Our yard is currently littered with twigs and small branches, thanks to some particularly windy days lately, and I'm planning on bringing some of them inside and arranging them in some way on our kitchen table as a visual reminder of the season.

In addition to making time for reciting morning and evening prayer, I'd like to undertake some sort of spiritual reading. For as many books as we own, and for a religion major who at one time planned on attending seminary (this was pre-conversion, obviously), I do embarrassingly little spiritual reading. As in, none to speak of. I've never even read Mere Christianity. Or Orthodoxy. I just ordered One Thousand Gifts, which has a promotional trailer so lovely that I couldn't resist buying the book (seriously, I dare you to watch it and not end up teary-eyed--it's SO worth the five minutes of your life). I feel like I need something more traditional, though. Any recommendations?

I'm also trying to figure out how best to support the spring 40 Days for Life campaign. Nate and I went to pray in front of the local abortion clinics a couple of times during the fall campaign, but it's a pretty difficult thing to do with a toddler. (It was difficult enough in the fall before Nate could walk.) The clinics are in the same office park along a very busy street, and there's no way to take Nate without holding him for the entire time. He is a notorious stroller-hater, and he's all about exploring right now--something he can't do with cars whizzing by. Maybe I can see if one of the other women in my parish moms' group wants to participate and switch off babysitting. Otherwise, it might just be frequently reciting the Sorrowful Mysteries at home.

That's all I have for now. I'd like to do some other, non-serious things, like making homemade pretzels and hot cross buns. I'd like to re-watch The Passion of the Christ, which I haven't been able to face again since I first saw it in the theater, during Holy Week. I'd like to spend less of Nate's naptime online and watching TV, and more of it reading, praying, cooking, or taking care of the house.

What are your plans for a fruitful Lent?

3 comments:

perennial-mommy said...

Great, Lauren! An inspiring post. I am reading One Thousand Gifts. It is a beautiful book.

hopeforcambodia said...

We don't observe Lent so much but I think the ideas you have are lovely.

I have resolved to buy less take-away as it really does eat into the budget, and I am always looking for quick, easy meals to replace it.

One Thousand Gifts is on my 'to buy' list as it has only just come out here in Australia. I have been reading Ann's blog for years, and she has a beautiful heart.

How did you get Nate to watch tv?

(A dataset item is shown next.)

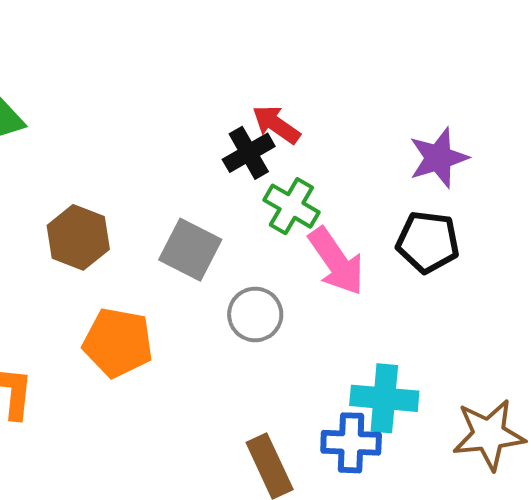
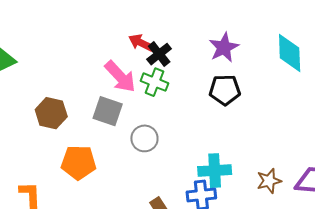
black cross: (249, 153) -> (159, 54), moved
pink arrow: (336, 261) -> (120, 77), moved
brown star: (489, 435) -> (269, 181), size x0.7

My baby, who is 14 months, will watch for maybe 30 seconds then wander off. It would give me a little more time to cook and so on! So hard to cook with a baby underfoot! I can't wait for winter so I can use our slow cooker and prepare meals early in the day. Just too hot here right now.

Valerie

Lindsay said...

Were it not for the fact that you don't really know me in the least, I'd send you a letter! I've sent one to Miriel at your address, and now I feel a bit bad that you get excited and then let down. I actually am doing more this Lent than I usually do, which I guess isn't saying all that much since I'm still a relatively wet behind the ears, being a convert myself. It's going really well for me so far, and I'm feeling somewhat of a difference. I'm praying more, and I'm thinking of my soul and of God far more, of my future. Not that I don't think of these things normally, but even popping up randomly throughout the day in normal, secular situations. I feel better about myself and my relationship with God, even though I'm still so very far from where I'd like to be, but then again, one should focus on distance traveled rather than destination reached in these instances. One of my favorite quotes from one of my favorite books is: "I am not a hero in soul and never will be, but I am better than I was before. Or so I tell myself; and for now that is enough." I tell myself this every day, grasping onto differences, in betterment, however small or insignificant they may be. Every step is precious, every step is good. I hope you have a wonderful Lent this year, Lauren.